Гладиатор | страница 165



Слова философа, похоже, привели Тигеллина в ужас.

– Ты говоришь почти то же, что и христиане. Быть может, ты один из них?

Рассмеявшись, что случалось крайне редко, Сенека ответил:

– Своим отечеством я считаю стою, крытую галерею на афинском рынке, где Зенон из Китиона учил, что все в природе руководствуется здравым смыслом. Мои учителя – Аттал и Сотион. Я родился в Испании, тем не менее я почти грек. Я живу и мыслю на греческий лад. Такое старое дерево, как я, невозможно пересадить. Даже если сделать это, оно засохнет.

– Мудрые слова, – ответил Тигеллин, – но мне они, увы, мало чем помогают. Что мне делать с христианами?

– Поступай с ними так, как предписывает закон, но перед этим посоветуйся со своей совестью, правильно ли ты его понимаешь.

– Закон есть закон, – резко проговорил Тигеллин. – Помимо всего прочего, я говорю не о букве закона, а о воле императора. Император – это и есть закон…

– А поскольку император – игрушка в руках своих советников, – перебил Сенека, – ты можешь с равным успехом сказать, что советники – это и есть закон.

– Ты за или против императора? – все тем же резким тоном спросил Тигеллин.

Сенека ответил, как и всегда, спокойно и устало:

– Судьба связала меня с Нероном, когда ему было одиннадцать лет. Я научил его читать, писать и, не в последнюю очередь, думать. Если сегодня Греция – страна, к которой обращены его мечты, это вовсе не дело случая. Это я познакомил императора с греческими искусством и философией. Я вылепил его, как скульптор лепит статую. Только лепил я не тело его, а душу. Не глупо ли спрашивать у меня, за или против я императора? С равным успехом ты мог бы спросить, за или против я самого себя.

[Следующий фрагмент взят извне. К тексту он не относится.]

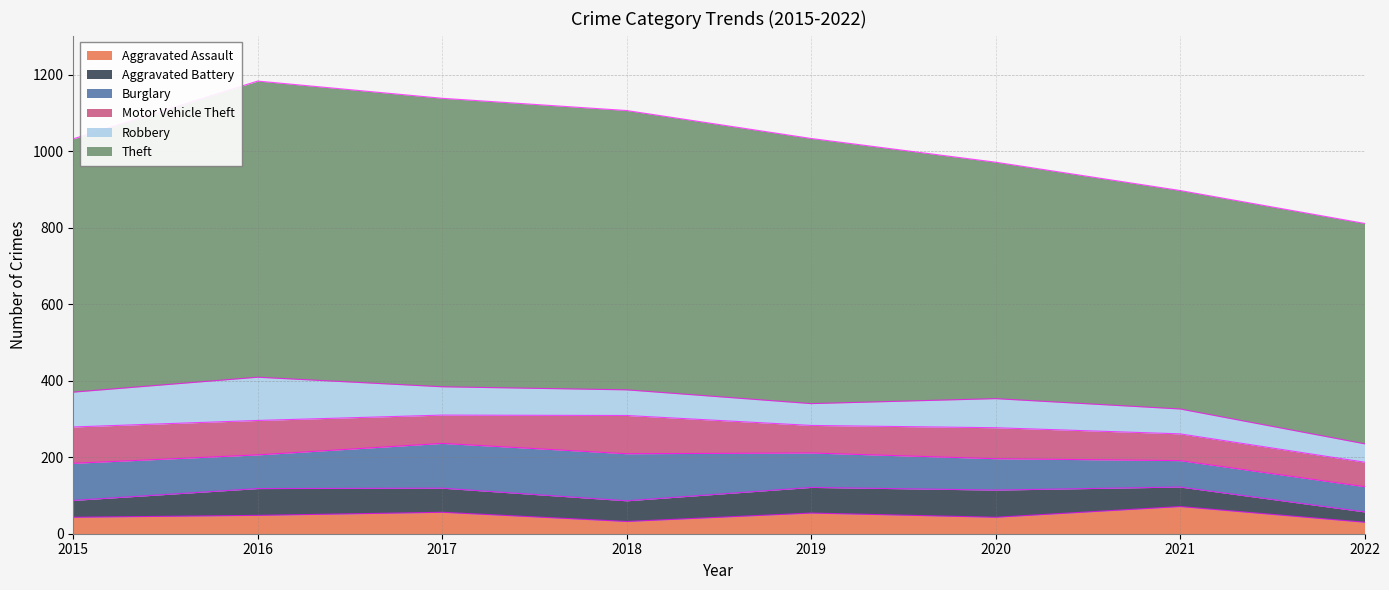

At which category does Robbery reach its first local valley?

2019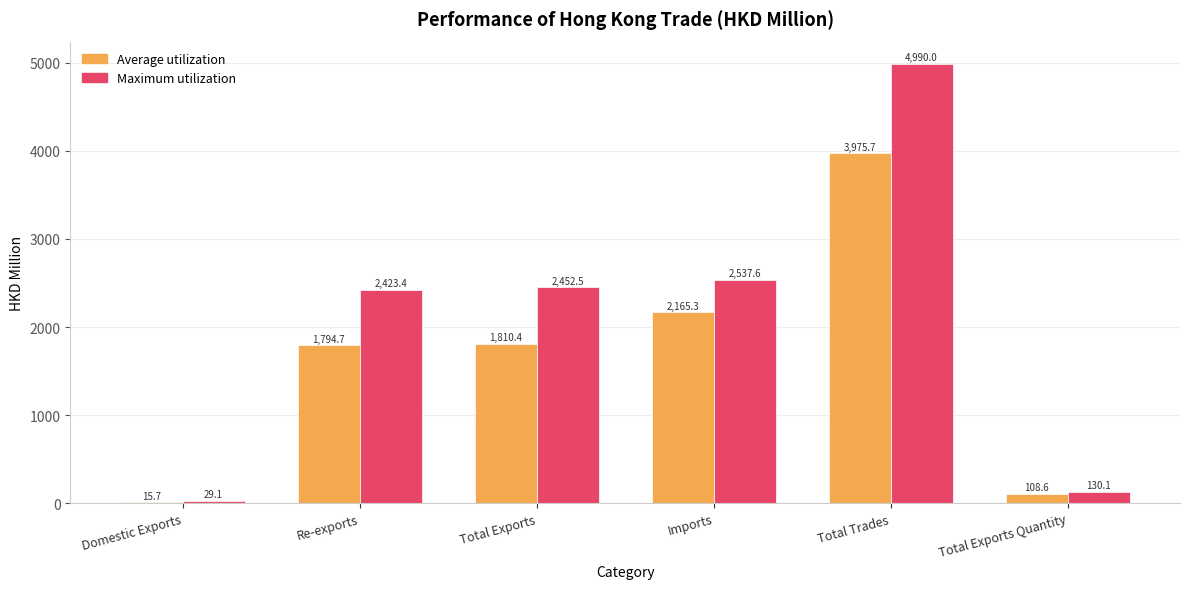

Is the value of Average utilization at Total Exports Quantity greater than the value of Maximum utilization at Total Exports?

No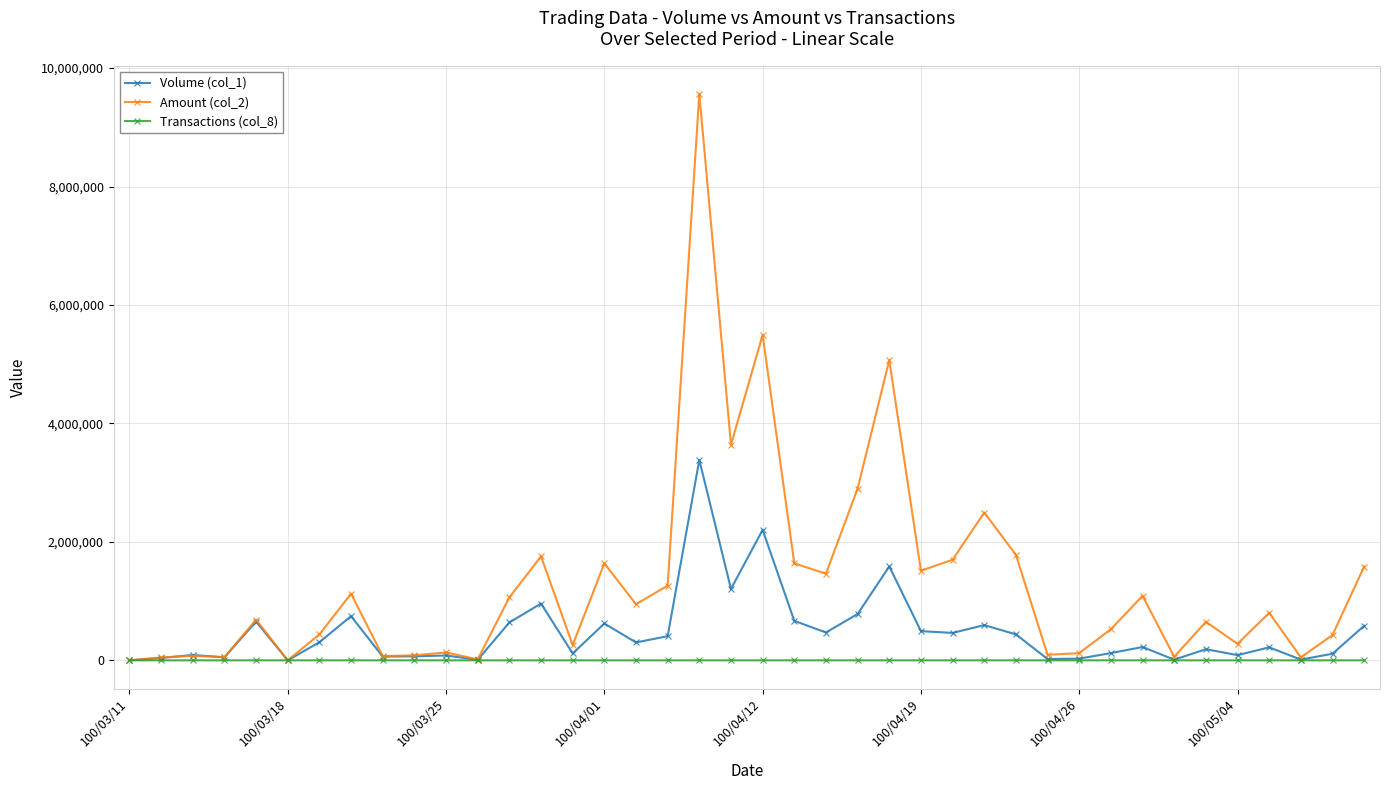

True or false: Transactions (col_8) has more than 0 interior local peaks.

True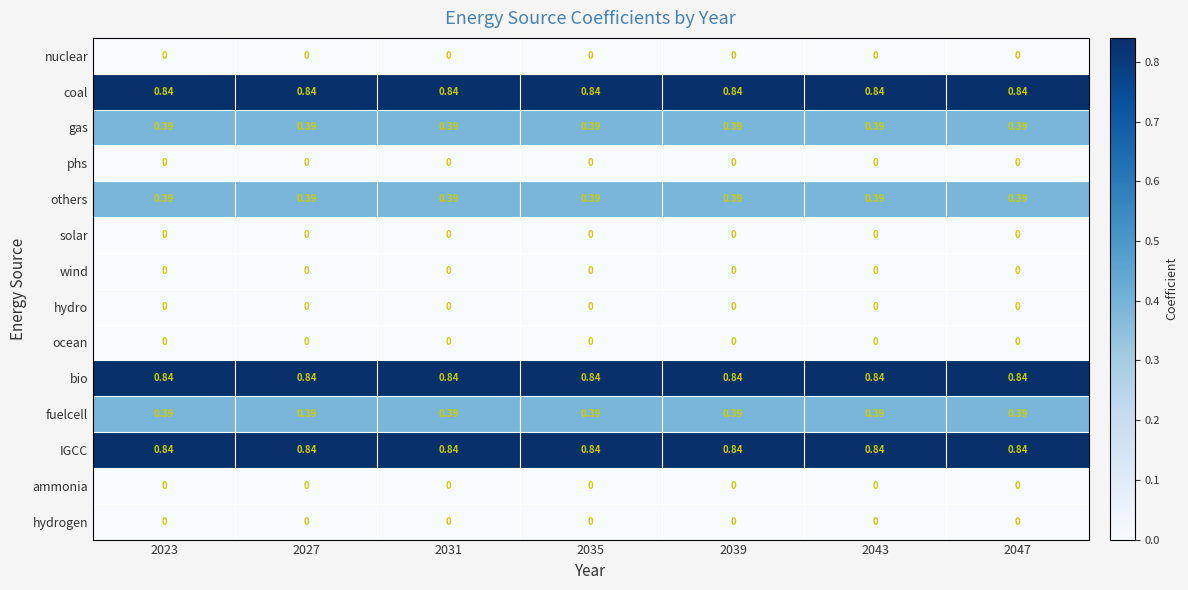

Is the value of phs at 2035 greater than the value of gas at 2047?

No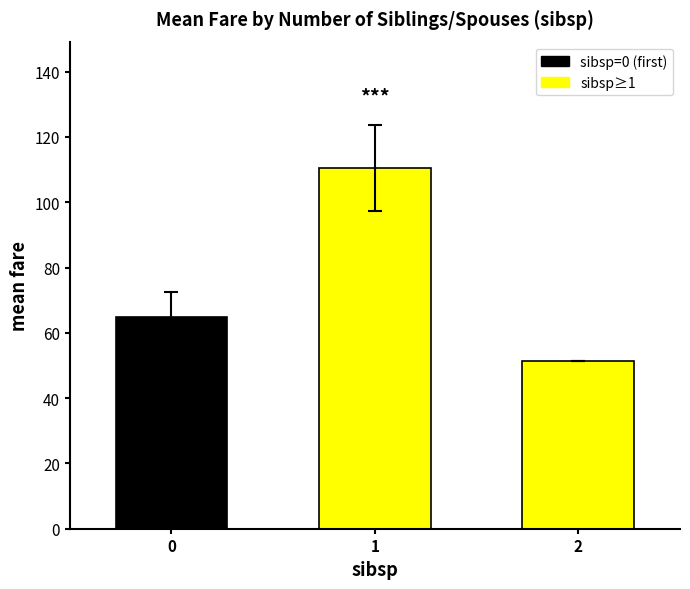

Reading right to left, what are all the values shown in this chart?

51.5	110.5	64.9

– Почему же тогда ты удалился от императора? Почему с недоверием наблюдаешь издалека за его деятельностью?

– Это я охотно объясню, – ответил Сенека. – Мне шестьдесят лет. Долгие годы я был настолько тяжело болен, что Калигула вычеркнул меня из списка смертников, решив, что нет смысла казнить и без того полумертвого человека. При Клавдии я семь лет провел в изгнании на Корсике. И теперь у меня уже просто нет сил бороться с вами, молодыми, с вами, контролирующими каждый шаг императора, с вами, думающими лишь о собственном благосостоянии, а не о благе государства.

– С тобой дело обстояло не иначе, – парировал Тигеллин. – Каждой собаке известно, что за время службы императору ты увеличил свое состояние на триста миллионов сестерциев.

– Не стану этого отрицать, – ответил философ. – Но я отличаюсь от вас в одном, причем самом существенном. Вы, советники императора, только и думаете о том, как бы набить свои карманы за его счет. Я же пытался отказываться, когда Нерон столь щедро вознаграждал меня. Совсем недавно я просил у императора позволения вернуть все полученные от него дары. Он отклонил мою просьбу.